Data extracted from a collection
== Segment start ==

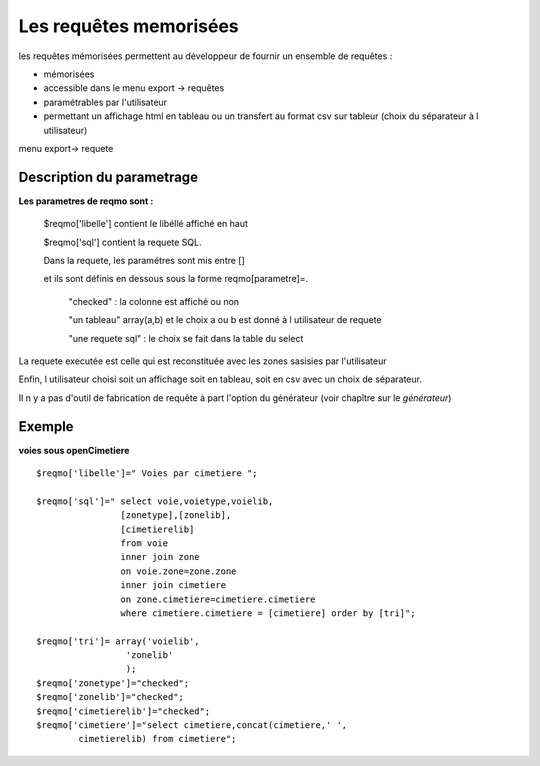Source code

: .. _reqmo:

#######################
Les requêtes memorisées
#######################

les requêtes mémorisées permettent au développeur de fournir un ensemble de requêtes :

- mémorisées

- accessible dans le menu export -> requêtes

- paramétrables par l'utilisateur

- permettant un affichage html en tableau ou un transfert au format csv sur tableur (choix du séparateur à l utilisateur)



menu export-> requete

.. image:: ../_static/reqmo_1.png



==========================
Description du parametrage
==========================
 

**Les parametres de reqmo  sont :**

    $reqmo['libelle'] contient le libéllé affiché en haut

    $reqmo['sql'] contient la requete SQL.
    
    Dans la requete, les paramétres sont mis entre []
    
    et ils sont définis en dessous  sous la forme reqmo[parametre]=.

        "checked" : la colonne est affiché ou non
    
        "un tableau" array(a,b) et le choix a ou b est donné à l utilisateur de requete
    
        "une requete sql" : le choix se fait dans la table du select


La requete executée est celle qui est reconstituée avec les zones sasisies par l'utilisateur

Enfin, l utilisateur choisi soit un affichage soit en tableau, soit en csv avec un choix de séparateur.

Il n y a pas d'outil de fabrication de requête à part l'option du générateur
(voir chapître sur le *générateur*)


=======
Exemple
=======

**voies sous openCimetiere** ::


    $reqmo['libelle']=" Voies par cimetiere ";
    
    $reqmo['sql']=" select voie,voietype,voielib, 
                    [zonetype],[zonelib],
                    [cimetierelib]
                    from voie
                    inner join zone
                    on voie.zone=zone.zone 
                    inner join cimetiere
                    on zone.cimetiere=cimetiere.cimetiere
                    where cimetiere.cimetiere = [cimetiere] order by [tri]";

    $reqmo['tri']= array('voielib',
                     'zonelib'
                     );
    $reqmo['zonetype']="checked";
    $reqmo['zonelib']="checked";    
    $reqmo['cimetierelib']="checked";
    $reqmo['cimetiere']="select cimetiere,concat(cimetiere,' ',
            cimetierelib) from cimetiere";

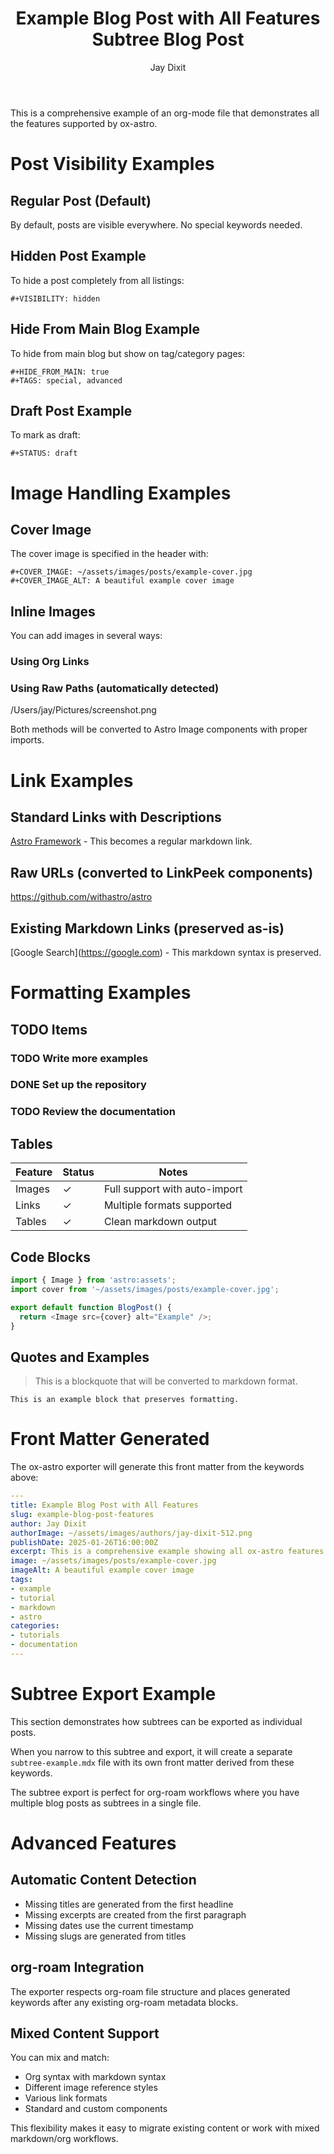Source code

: #+TITLE: Example Blog Post with All Features
#+AUTHOR: Jay Dixit  
#+PUBLISH_DATE: [2025-01-26 Sun 16:00]
#+EXCERPT: This is a comprehensive example showing all ox-astro features including images, links, formatting, and visibility options.
#+TAGS: example, tutorial, markdown, astro
#+CATEGORIES: tutorials, documentation
#+COVER_IMAGE: ~/assets/images/posts/example-cover.jpg
#+COVER_IMAGE_ALT: A beautiful example cover image
#+AUTHOR_IMAGE: ~/assets/images/authors/jay-dixit-512.png
#+SLUG: example-blog-post-features
#+DESTINATION_FOLDER: jaydocs

This is a comprehensive example of an org-mode file that demonstrates all the features supported by ox-astro.

* Post Visibility Examples

** Regular Post (Default)
By default, posts are visible everywhere. No special keywords needed.

** Hidden Post Example
To hide a post completely from all listings:
#+begin_example
#+VISIBILITY: hidden
#+end_example

** Hide From Main Blog Example  
To hide from main blog but show on tag/category pages:
#+begin_example
#+HIDE_FROM_MAIN: true
#+TAGS: special, advanced
#+end_example

** Draft Post Example
To mark as draft:
#+begin_example
#+STATUS: draft
#+end_example

* Image Handling Examples

** Cover Image
The cover image is specified in the header with:
#+begin_example
#+COVER_IMAGE: ~/assets/images/posts/example-cover.jpg
#+COVER_IMAGE_ALT: A beautiful example cover image
#+end_example

** Inline Images
You can add images in several ways:

*** Using Org Links
[[file:~/Pictures/diagram.png]]

*** Using Raw Paths (automatically detected)
/Users/jay/Pictures/screenshot.png

Both methods will be converted to Astro Image components with proper imports.

* Link Examples

** Standard Links with Descriptions
[[https://astro.build][Astro Framework]] - This becomes a regular markdown link.

** Raw URLs (converted to LinkPeek components)
https://github.com/withastro/astro

** Existing Markdown Links (preserved as-is)  
[Google Search](https://google.com) - This markdown syntax is preserved.

* Formatting Examples

** TODO Items
*** TODO Write more examples
*** DONE Set up the repository
*** TODO Review the documentation

** Tables
| Feature | Status | Notes |
|---------+--------+-------|
| Images  | ✓      | Full support with auto-import |
| Links   | ✓      | Multiple formats supported |
| Tables  | ✓      | Clean markdown output |

** Code Blocks
#+begin_src javascript
import { Image } from 'astro:assets';
import cover from '~/assets/images/posts/example-cover.jpg';

export default function BlogPost() {
  return <Image src={cover} alt="Example" />;
}
#+end_src

** Quotes and Examples
#+begin_quote
This is a blockquote that will be converted to markdown format.
#+end_quote

#+begin_example
This is an example block that preserves formatting.
#+end_example

* Front Matter Generated

The ox-astro exporter will generate this front matter from the keywords above:

#+begin_src yaml
---
title: Example Blog Post with All Features
slug: example-blog-post-features  
author: Jay Dixit
authorImage: ~/assets/images/authors/jay-dixit-512.png
publishDate: 2025-01-26T16:00:00Z
excerpt: This is a comprehensive example showing all ox-astro features...
image: ~/assets/images/posts/example-cover.jpg
imageAlt: A beautiful example cover image
tags:
- example
- tutorial
- markdown
- astro
categories:
- tutorials
- documentation
---
#+end_src

* Subtree Export Example

This section demonstrates how subtrees can be exported as individual posts.

#+TITLE: Subtree Blog Post
#+SLUG: subtree-example  
#+EXCERPT: This subtree can be exported as its own blog post
#+TAGS: subtree, example
#+PUBLISH_DATE: [2025-01-26 Sun 16:30]

When you narrow to this subtree and export, it will create a separate ~subtree-example.mdx~ file with its own front matter derived from these keywords.

The subtree export is perfect for org-roam workflows where you have multiple blog posts as subtrees in a single file.

* Advanced Features

** Automatic Content Detection
- Missing titles are generated from the first headline
- Missing excerpts are created from the first paragraph  
- Missing dates use the current timestamp
- Missing slugs are generated from titles

** org-roam Integration
The exporter respects org-roam file structure and places generated keywords after any existing org-roam metadata blocks.

** Mixed Content Support  
You can mix and match:
- Org syntax with markdown syntax
- Different image reference styles
- Various link formats
- Standard and custom components

This flexibility makes it easy to migrate existing content or work with mixed markdown/org workflows.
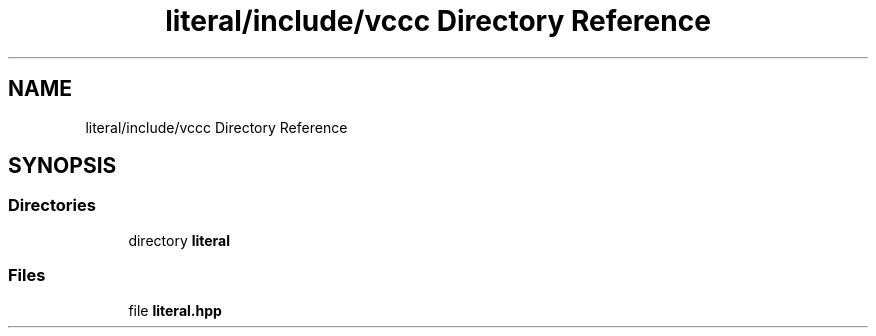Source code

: .TH "literal/include/vccc Directory Reference" 3 "Fri Dec 18 2020" "VCCC" \" -*- nroff -*-
.ad l
.nh
.SH NAME
literal/include/vccc Directory Reference
.SH SYNOPSIS
.br
.PP
.SS "Directories"

.in +1c
.ti -1c
.RI "directory \fBliteral\fP"
.br
.in -1c
.SS "Files"

.in +1c
.ti -1c
.RI "file \fBliteral\&.hpp\fP"
.br
.in -1c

== Segment end ==

### Exercise objective
Copy out every line above, word for word, minus images.

### Exercise answer
Source code

: .. _reqmo:

#######################
Les requêtes memorisées
#######################

les requêtes mémorisées permettent au développeur de fournir un ensemble de requêtes :

- mémorisées

- accessible dans le menu export -> requêtes

- paramétrables par l'utilisateur

- permettant un affichage html en tableau ou un transfert au format csv sur tableur (choix du séparateur à l utilisateur)



menu export-> requete

.. image:: ../_static/reqmo_1.png



==========================
Description du parametrage
==========================
 

**Les parametres de reqmo  sont :**

    $reqmo['libelle'] contient le libéllé affiché en haut

    $reqmo['sql'] contient la requete SQL.
    
    Dans la requete, les paramétres sont mis entre []
    
    et ils sont définis en dessous  sous la forme reqmo[parametre]=.

        "checked" : la colonne est affiché ou non
    
        "un tableau" array(a,b) et le choix a ou b est donné à l utilisateur de requete
    
        "une requete sql" : le choix se fait dans la table du select


La requete executée est celle qui est reconstituée avec les zones sasisies par l'utilisateur

Enfin, l utilisateur choisi soit un affichage soit en tableau, soit en csv avec un choix de séparateur.

Il n y a pas d'outil de fabrication de requête à part l'option du générateur
(voir chapître sur le *générateur*)


=======
Exemple
=======

**voies sous openCimetiere** ::


    $reqmo['libelle']=" Voies par cimetiere ";
    
    $reqmo['sql']=" select voie,voietype,voielib, 
                    [zonetype],[zonelib],
                    [cimetierelib]
                    from voie
                    inner join zone
                    on voie.zone=zone.zone 
                    inner join cimetiere
                    on zone.cimetiere=cimetiere.cimetiere
                    where cimetiere.cimetiere = [cimetiere] order by [tri]";

    $reqmo['tri']= array('voielib',
                     'zonelib'
                     );
    $reqmo['zonetype']="checked";
    $reqmo['zonelib']="checked";    
    $reqmo['cimetierelib']="checked";
    $reqmo['cimetiere']="select cimetiere,concat(cimetiere,' ',
            cimetierelib) from cimetiere";

Source code

: #+TITLE: Example Blog Post with All Features
#+AUTHOR: Jay Dixit  
#+PUBLISH_DATE: [2025-01-26 Sun 16:00]
#+EXCERPT: This is a comprehensive example showing all ox-astro features including images, links, formatting, and visibility options.
#+TAGS: example, tutorial, markdown, astro
#+CATEGORIES: tutorials, documentation
#+COVER_IMAGE: ~/assets/images/posts/example-cover.jpg
#+COVER_IMAGE_ALT: A beautiful example cover image
#+AUTHOR_IMAGE: ~/assets/images/authors/jay-dixit-512.png
#+SLUG: example-blog-post-features
#+DESTINATION_FOLDER: jaydocs

This is a comprehensive example of an org-mode file that demonstrates all the features supported by ox-astro.

* Post Visibility Examples

** Regular Post (Default)
By default, posts are visible everywhere. No special keywords needed.

** Hidden Post Example
To hide a post completely from all listings:
#+begin_example
#+VISIBILITY: hidden
#+end_example

** Hide From Main Blog Example  
To hide from main blog but show on tag/category pages:
#+begin_example
#+HIDE_FROM_MAIN: true
#+TAGS: special, advanced
#+end_example

** Draft Post Example
To mark as draft:
#+begin_example
#+STATUS: draft
#+end_example

* Image Handling Examples

** Cover Image
The cover image is specified in the header with:
#+begin_example
#+COVER_IMAGE: ~/assets/images/posts/example-cover.jpg
#+COVER_IMAGE_ALT: A beautiful example cover image
#+end_example

** Inline Images
You can add images in several ways:

*** Using Org Links
[[file:~/Pictures/diagram.png]]

*** Using Raw Paths (automatically detected)
/Users/jay/Pictures/screenshot.png

Both methods will be converted to Astro Image components with proper imports.

* Link Examples

** Standard Links with Descriptions
[[https://astro.build][Astro Framework]] - This becomes a regular markdown link.

** Raw URLs (converted to LinkPeek components)
https://github.com/withastro/astro

** Existing Markdown Links (preserved as-is)  
[Google Search](https://google.com) - This markdown syntax is preserved.

* Formatting Examples

** TODO Items
*** TODO Write more examples
*** DONE Set up the repository
*** TODO Review the documentation

** Tables
| Feature | Status | Notes |
|---------+--------+-------|
| Images  | ✓      | Full support with auto-import |
| Links   | ✓      | Multiple formats supported |
| Tables  | ✓      | Clean markdown output |

** Code Blocks
#+begin_src javascript
import { Image } from 'astro:assets';
import cover from '~/assets/images/posts/example-cover.jpg';

export default function BlogPost() {
  return <Image src={cover} alt="Example" />;
}
#+end_src

** Quotes and Examples
#+begin_quote
This is a blockquote that will be converted to markdown format.
#+end_quote

#+begin_example
This is an example block that preserves formatting.
#+end_example

* Front Matter Generated

The ox-astro exporter will generate this front matter from the keywords above:

#+begin_src yaml
---
title: Example Blog Post with All Features
slug: example-blog-post-features  
author: Jay Dixit
authorImage: ~/assets/images/authors/jay-dixit-512.png
publishDate: 2025-01-26T16:00:00Z
excerpt: This is a comprehensive example showing all ox-astro features...
image: ~/assets/images/posts/example-cover.jpg
imageAlt: A beautiful example cover image
tags:
- example
- tutorial
- markdown
- astro
categories:
- tutorials
- documentation
---
#+end_src

* Subtree Export Example

This section demonstrates how subtrees can be exported as individual posts.

#+TITLE: Subtree Blog Post
#+SLUG: subtree-example  
#+EXCERPT: This subtree can be exported as its own blog post
#+TAGS: subtree, example
#+PUBLISH_DATE: [2025-01-26 Sun 16:30]

When you narrow to this subtree and export, it will create a separate ~subtree-example.mdx~ file with its own front matter derived from these keywords.

The subtree export is perfect for org-roam workflows where you have multiple blog posts as subtrees in a single file.

* Advanced Features

** Automatic Content Detection
- Missing titles are generated from the first headline
- Missing excerpts are created from the first paragraph  
- Missing dates use the current timestamp
- Missing slugs are generated from titles

** org-roam Integration
The exporter respects org-roam file structure and places generated keywords after any existing org-roam metadata blocks.

** Mixed Content Support  
You can mix and match:
- Org syntax with markdown syntax
- Different image reference styles
- Various link formats
- Standard and custom components

This flexibility makes it easy to migrate existing content or work with mixed markdown/org workflows.
Source code

: .TH "literal/include/vccc Directory Reference" 3 "Fri Dec 18 2020" "VCCC" \" -*- nroff -*-
.ad l
.nh
.SH NAME
literal/include/vccc Directory Reference
.SH SYNOPSIS
.br
.PP
.SS "Directories"

.in +1c
.ti -1c
.RI "directory \fBliteral\fP"
.br
.in -1c
.SS "Files"

.in +1c
.ti -1c
.RI "file \fBliteral\&.hpp\fP"
.br
.in -1c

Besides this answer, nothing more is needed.